Dataset items:
+ + +
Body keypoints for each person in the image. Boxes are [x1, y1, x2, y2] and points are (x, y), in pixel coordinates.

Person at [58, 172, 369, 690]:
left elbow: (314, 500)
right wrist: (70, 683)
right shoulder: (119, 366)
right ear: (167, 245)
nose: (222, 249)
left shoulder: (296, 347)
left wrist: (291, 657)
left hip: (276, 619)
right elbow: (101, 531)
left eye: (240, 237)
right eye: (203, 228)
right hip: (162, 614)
+ + +
What is needed is an exact restatement of every record above.

Body keypoints for each person in the image. Boxes are [x1, y1, x2, y2] and points are (x, y), in pixel coordinates.

Person at [58, 172, 369, 690]:
left elbow: (314, 500)
right wrist: (70, 683)
right shoulder: (119, 366)
right ear: (167, 245)
nose: (222, 249)
left shoulder: (296, 347)
left wrist: (291, 657)
left hip: (276, 619)
right elbow: (101, 531)
left eye: (240, 237)
right eye: (203, 228)
right hip: (162, 614)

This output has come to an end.